[Dataset entries]
═══
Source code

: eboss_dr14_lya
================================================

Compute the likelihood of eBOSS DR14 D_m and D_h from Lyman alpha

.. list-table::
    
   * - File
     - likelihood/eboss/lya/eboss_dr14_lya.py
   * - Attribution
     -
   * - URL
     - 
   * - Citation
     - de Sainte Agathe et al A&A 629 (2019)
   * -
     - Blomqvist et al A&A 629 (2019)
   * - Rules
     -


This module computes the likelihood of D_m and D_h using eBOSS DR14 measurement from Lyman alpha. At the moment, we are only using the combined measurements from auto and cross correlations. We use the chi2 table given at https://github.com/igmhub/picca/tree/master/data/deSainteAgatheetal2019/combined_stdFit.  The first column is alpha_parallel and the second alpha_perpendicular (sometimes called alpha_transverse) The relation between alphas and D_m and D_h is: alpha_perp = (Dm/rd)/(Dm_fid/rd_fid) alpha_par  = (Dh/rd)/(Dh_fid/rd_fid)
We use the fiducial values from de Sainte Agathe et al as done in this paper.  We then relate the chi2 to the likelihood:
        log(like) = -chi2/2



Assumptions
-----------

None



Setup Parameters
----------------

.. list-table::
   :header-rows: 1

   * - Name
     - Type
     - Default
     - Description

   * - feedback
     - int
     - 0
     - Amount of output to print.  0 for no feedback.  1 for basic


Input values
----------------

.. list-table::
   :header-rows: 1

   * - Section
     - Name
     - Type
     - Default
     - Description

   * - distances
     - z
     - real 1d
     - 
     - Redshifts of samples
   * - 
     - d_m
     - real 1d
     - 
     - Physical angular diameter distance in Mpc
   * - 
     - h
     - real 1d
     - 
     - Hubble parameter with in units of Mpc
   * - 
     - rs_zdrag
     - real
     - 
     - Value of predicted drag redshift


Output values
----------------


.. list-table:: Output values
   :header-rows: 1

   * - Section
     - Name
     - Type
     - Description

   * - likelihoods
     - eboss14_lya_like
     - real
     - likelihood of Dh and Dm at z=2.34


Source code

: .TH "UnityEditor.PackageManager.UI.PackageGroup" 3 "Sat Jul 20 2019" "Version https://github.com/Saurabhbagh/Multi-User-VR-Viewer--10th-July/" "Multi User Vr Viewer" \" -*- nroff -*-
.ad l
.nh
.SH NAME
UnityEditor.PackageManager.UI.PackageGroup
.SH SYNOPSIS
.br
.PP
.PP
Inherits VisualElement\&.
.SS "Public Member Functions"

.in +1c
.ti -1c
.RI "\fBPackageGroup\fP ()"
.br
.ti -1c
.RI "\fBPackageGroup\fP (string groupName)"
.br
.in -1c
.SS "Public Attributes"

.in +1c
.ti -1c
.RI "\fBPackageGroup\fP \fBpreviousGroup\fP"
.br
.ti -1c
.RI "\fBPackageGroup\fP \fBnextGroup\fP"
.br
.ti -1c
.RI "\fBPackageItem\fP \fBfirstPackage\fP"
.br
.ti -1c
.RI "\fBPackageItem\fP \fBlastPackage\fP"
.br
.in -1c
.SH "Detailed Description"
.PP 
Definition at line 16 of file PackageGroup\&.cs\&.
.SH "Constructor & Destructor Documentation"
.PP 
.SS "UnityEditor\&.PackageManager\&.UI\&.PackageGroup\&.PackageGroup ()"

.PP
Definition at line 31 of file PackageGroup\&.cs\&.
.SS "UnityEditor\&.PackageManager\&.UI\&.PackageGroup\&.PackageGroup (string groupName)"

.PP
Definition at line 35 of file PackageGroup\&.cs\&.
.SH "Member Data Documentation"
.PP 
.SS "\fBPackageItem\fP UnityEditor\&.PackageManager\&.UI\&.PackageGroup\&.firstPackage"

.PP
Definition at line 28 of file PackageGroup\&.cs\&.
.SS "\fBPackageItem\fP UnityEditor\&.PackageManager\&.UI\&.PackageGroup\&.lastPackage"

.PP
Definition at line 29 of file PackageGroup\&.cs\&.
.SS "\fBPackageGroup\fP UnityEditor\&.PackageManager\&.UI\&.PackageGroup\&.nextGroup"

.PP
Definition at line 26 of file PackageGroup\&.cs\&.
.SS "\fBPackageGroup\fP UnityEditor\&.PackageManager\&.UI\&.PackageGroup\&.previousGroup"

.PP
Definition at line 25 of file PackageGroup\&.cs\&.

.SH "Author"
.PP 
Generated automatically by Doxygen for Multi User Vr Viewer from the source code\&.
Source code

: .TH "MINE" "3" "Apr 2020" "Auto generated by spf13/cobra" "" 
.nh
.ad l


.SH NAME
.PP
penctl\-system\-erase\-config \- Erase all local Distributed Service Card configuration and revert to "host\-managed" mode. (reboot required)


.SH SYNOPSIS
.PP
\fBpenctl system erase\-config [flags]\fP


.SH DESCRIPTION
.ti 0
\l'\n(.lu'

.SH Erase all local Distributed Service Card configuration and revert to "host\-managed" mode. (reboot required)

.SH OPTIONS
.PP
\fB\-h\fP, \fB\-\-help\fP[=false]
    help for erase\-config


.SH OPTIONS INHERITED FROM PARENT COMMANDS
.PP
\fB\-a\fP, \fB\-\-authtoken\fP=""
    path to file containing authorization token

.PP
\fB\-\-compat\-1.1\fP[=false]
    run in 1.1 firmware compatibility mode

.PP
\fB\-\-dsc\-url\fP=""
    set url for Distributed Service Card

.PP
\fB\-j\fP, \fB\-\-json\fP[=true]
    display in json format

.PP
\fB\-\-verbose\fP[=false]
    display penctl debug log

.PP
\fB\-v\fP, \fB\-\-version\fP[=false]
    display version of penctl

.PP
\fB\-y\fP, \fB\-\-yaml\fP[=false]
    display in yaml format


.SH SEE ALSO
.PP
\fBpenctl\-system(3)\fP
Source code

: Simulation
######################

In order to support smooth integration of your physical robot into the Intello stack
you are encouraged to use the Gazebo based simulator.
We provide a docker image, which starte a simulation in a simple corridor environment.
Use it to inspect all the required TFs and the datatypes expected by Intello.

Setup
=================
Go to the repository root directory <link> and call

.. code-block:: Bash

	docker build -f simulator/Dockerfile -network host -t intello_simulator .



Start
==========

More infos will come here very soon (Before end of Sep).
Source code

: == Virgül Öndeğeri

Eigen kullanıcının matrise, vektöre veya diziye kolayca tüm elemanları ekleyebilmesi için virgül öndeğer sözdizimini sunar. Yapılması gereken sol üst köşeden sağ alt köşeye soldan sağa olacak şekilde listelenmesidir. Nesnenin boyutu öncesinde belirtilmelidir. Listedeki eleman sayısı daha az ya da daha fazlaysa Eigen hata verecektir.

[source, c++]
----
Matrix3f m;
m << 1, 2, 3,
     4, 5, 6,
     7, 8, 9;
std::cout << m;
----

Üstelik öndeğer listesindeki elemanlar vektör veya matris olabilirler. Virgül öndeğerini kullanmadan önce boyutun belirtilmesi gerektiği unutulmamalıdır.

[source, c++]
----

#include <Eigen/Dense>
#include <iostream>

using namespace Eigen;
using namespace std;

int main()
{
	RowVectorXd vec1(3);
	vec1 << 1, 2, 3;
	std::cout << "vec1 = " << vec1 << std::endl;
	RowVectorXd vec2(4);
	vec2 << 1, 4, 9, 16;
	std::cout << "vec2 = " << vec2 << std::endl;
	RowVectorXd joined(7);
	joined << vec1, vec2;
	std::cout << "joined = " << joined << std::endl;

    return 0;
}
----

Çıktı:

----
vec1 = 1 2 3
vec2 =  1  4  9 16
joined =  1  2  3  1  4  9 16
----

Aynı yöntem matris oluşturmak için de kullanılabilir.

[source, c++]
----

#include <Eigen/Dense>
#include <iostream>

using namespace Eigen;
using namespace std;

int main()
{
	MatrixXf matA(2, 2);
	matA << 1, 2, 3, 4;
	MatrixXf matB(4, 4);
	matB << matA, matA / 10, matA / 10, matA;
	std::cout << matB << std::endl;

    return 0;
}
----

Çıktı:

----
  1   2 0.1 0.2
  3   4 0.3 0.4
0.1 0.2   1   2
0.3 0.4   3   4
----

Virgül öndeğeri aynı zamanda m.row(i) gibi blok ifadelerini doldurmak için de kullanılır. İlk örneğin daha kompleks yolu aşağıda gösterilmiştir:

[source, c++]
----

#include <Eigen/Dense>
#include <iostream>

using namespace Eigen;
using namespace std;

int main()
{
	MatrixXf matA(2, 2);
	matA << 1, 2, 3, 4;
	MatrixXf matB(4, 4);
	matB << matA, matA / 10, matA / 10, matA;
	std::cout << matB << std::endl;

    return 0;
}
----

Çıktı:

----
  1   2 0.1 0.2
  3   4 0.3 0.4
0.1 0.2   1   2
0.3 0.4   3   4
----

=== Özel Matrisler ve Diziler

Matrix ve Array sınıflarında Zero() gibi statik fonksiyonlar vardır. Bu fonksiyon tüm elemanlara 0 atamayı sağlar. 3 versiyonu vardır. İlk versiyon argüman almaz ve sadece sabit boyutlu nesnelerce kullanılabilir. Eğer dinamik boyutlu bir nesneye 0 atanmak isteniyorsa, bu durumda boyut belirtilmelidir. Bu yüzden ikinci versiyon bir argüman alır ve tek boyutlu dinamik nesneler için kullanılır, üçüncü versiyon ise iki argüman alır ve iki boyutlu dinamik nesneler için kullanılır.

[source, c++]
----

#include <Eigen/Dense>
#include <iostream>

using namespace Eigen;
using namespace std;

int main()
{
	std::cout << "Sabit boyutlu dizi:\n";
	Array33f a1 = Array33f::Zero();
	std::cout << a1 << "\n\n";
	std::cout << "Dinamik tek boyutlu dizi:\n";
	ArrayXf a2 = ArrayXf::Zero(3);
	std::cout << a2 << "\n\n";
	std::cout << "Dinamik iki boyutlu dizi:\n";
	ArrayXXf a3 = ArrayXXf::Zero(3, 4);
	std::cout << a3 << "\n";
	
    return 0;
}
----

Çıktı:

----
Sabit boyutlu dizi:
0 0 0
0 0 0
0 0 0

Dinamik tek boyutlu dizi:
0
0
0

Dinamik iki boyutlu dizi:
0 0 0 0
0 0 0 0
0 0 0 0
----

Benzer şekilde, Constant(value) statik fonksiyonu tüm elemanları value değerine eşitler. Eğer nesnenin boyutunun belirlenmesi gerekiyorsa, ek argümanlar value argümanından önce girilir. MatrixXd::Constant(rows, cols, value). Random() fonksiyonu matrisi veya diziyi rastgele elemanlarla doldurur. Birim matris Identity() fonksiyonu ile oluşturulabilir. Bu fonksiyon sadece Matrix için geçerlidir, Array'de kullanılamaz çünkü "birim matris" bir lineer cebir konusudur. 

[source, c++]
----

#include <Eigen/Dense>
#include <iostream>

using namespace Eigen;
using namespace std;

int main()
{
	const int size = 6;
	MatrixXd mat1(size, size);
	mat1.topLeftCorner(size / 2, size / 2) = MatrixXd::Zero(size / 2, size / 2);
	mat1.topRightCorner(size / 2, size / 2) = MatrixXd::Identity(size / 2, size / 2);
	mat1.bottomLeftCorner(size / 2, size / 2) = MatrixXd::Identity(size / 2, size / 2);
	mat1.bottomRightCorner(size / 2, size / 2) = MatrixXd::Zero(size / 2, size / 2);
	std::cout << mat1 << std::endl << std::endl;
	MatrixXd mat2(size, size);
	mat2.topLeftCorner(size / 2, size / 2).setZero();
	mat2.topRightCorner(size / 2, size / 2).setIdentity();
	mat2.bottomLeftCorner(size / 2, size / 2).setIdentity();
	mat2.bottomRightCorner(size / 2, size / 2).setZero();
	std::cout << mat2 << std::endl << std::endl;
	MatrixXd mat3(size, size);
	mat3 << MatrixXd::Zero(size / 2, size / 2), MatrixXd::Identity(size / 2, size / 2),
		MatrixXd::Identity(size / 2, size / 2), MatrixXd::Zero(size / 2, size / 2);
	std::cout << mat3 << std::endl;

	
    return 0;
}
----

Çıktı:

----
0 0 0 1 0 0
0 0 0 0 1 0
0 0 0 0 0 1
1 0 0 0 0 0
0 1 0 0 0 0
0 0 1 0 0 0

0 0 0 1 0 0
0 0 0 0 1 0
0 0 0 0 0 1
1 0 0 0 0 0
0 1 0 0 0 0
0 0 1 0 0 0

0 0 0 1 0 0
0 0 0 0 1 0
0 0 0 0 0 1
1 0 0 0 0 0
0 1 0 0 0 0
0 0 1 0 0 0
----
═══
§ **WORK TO COMPLETE**
Each line of the data above that contains the string "reboot" should be counted; give only the total.

§ **FINAL ANSWER**
2